Increased and targeted biodiversity survey efforts needed to close persistent knowledge gaps

PLOS

Despite the accelerating pace of biodiversity data collection, just 42% of nations have expanded their scientific understanding of bird species distributions in the last decade, according to a study by Ruth Oliver and Walter Jetz at Yale University's Center for Biodiversity and Global Change, and colleagues, publishing August 10th in the open-access journal PLOS Biology.

The researchers developed two new metrics — the Species Status Information Index (SSII) and the Species Sampling Effectiveness Index (SSEI) — to assess the geographic coverage of biodiversity data and the effectiveness of scientists' sampling efforts. They then applied these metrics to over 450 million occurrence records for over 31,000 terrestrial vertebrate species added to the Global Biodiversity Information Facility (GBIF) between 1950 and 2021. "These maps can offer guidance on where best to direct efforts of citizen scientists and government agencies to monitor biodiversity status and trends," says Jetz.

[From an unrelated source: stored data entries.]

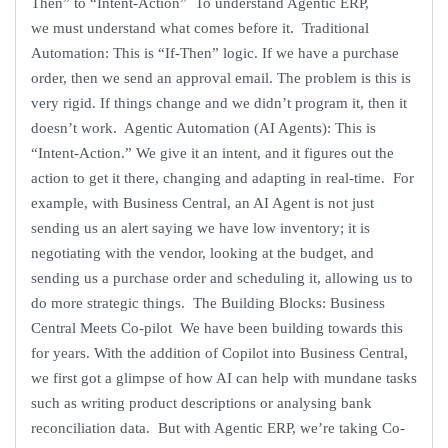
Then” to “Intent-Action” To understand Agentic ERP,
we must understand what comes before it. Traditional
Automation: This is “If-Then” logic. If we have a purchase
order, then we send an approval email. The problem is this is
very rigid. If things change and we didn’t program it, then it
doesn’t work. Agentic Automation (AI Agents): This is
“Intent-Action.” We give it an intent, and it figures out the
action to get it there, changing and adapting in real-time. For
example, with Business Central, an AI Agent is not just
sending us an alert saying we have low inventory; it is
negotiating with the vendor, looking at the budget, and
sending us a purchase order and scheduling it, allowing us to
do more strategic things. The Building Blocks: Business
Central Meets Co-pilot We have been building towards this
for years. With the addition of Copilot into Business Central,
we first got a glimpse of how AI can help with mundane tasks
such as writing product descriptions or analysing bank
reconciliation data. But with Agentic ERP, we’re taking Co-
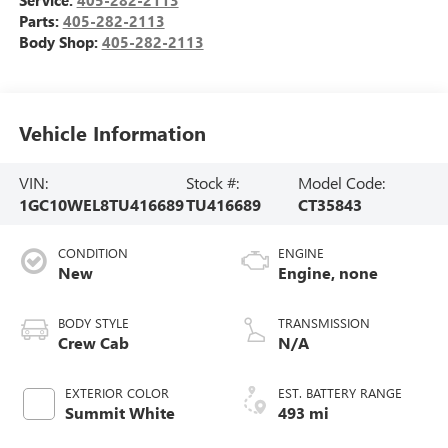
Parts:
405-282-2113
Body Shop:
405-282-2113
Vehicle Information
VIN:
Stock #:
Model Code:
1GC10WEL8TU416689
TU416689
CT35843
CONDITION
ENGINE
New
Engine, none
BODY STYLE
TRANSMISSION
Crew Cab
N/A
EXTERIOR COLOR
EST. BATTERY RANGE
Summit White
493 mi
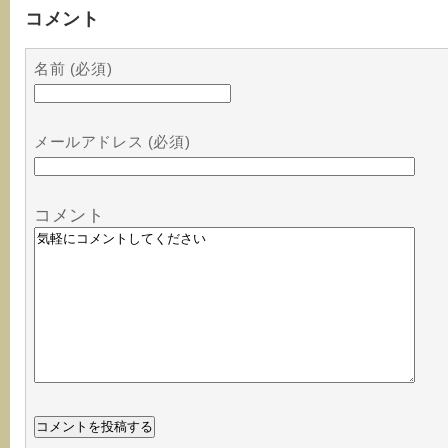
コメント
名前 (必須)
メールアドレス (必須)
コメント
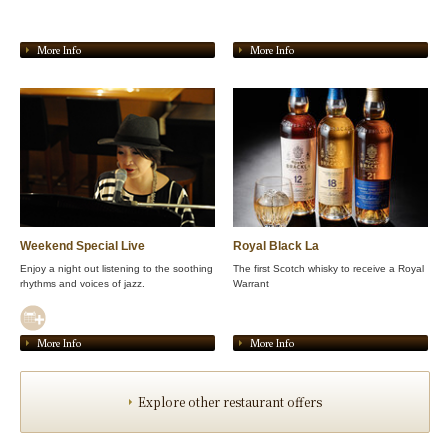
More Info
More Info
Weekend Special Live
Royal Black La
Enjoy a night out listening to the soothing
The first Scotch whisky to receive a Royal
rhythms and voices of jazz.
Warrant
More Info
More Info
Explore other restaurant offers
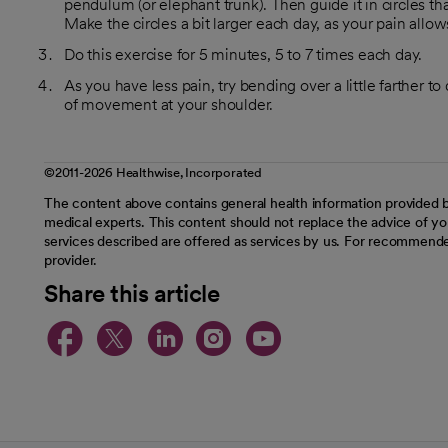
pendulum (or elephant trunk). Then guide it in circles that
Make the circles a bit larger each day, as your pain allow
Do this exercise for 5 minutes, 5 to 7 times each day.
As you have less pain, try bending over a little farther to
of movement at your shoulder.
©2011-2026 Healthwise, Incorporated
The content above contains general health information provided b
medical experts. This content should not replace the advice of you
services described are offered as services by us. For recommende
provider.
Share this article
opens in a new tab
opens in a new tab
opens in a new t
opens in a ne
opens in a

The authors found that the rapid growth in the number of records over the past 20 years has not led to matching increases in data coverage for all species and geographic regions. For example, although birds have consistently had the highest number of new records, their global coverage (SSII) only exceeded those of other taxa in the 1980s, while sampling effectiveness (SSEI) has rapidly declined since the early 2000s. Regions with the most complete biodiversity records include the United States, Europe, South Africa, and Australia. However, the SSII in some of these regions has stagnated in the last decades, while data coverage has grown in Asia, South America, and Northern Africa.

The study is the first global assessment of trends in biodiversity data coverage and sampling effectiveness for terrestrial vertebrates and presents a framework for assessing where additional sampling is most critical. Although citizen science initiatives have played an invaluable role in increasing survey effort in recent decades, the authors say that citizens' efforts could be better targeted to address taxonomic and geographic knowledge gaps. "It's amazing how much we still don't know about the biodiversity around us," Oliver notes.